*Aim of the task*. Rewrite the items from their start through the line containing "10: (179, 61)", including both ends, and change "top-left" to "upper-left" with nothing else altered. Leave the pictures out of your answer.

[Given entries Boundary: Start]

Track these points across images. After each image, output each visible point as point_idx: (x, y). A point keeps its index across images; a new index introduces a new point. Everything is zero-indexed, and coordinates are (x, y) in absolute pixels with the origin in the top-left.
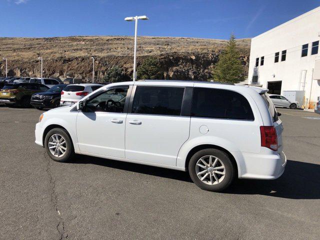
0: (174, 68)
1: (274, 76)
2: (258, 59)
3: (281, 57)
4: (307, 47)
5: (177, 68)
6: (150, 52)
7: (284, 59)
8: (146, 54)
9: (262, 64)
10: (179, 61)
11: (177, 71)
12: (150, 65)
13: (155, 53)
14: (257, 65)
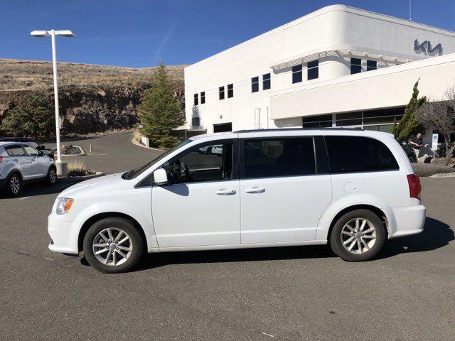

[Given entries Boundary: End]

*Answer to the exercise*.
Track these points across images. After each image, output each visible point as point_idx: (x, y). A point keeps its index across images; a new index introduces a new point. Everything is zero-indexed, and coordinates are (x, y) in absolute pixels with the origin in the upper-left.
0: (174, 68)
1: (274, 76)
2: (258, 59)
3: (281, 57)
4: (307, 47)
5: (177, 68)
6: (150, 52)
7: (284, 59)
8: (146, 54)
9: (262, 64)
10: (179, 61)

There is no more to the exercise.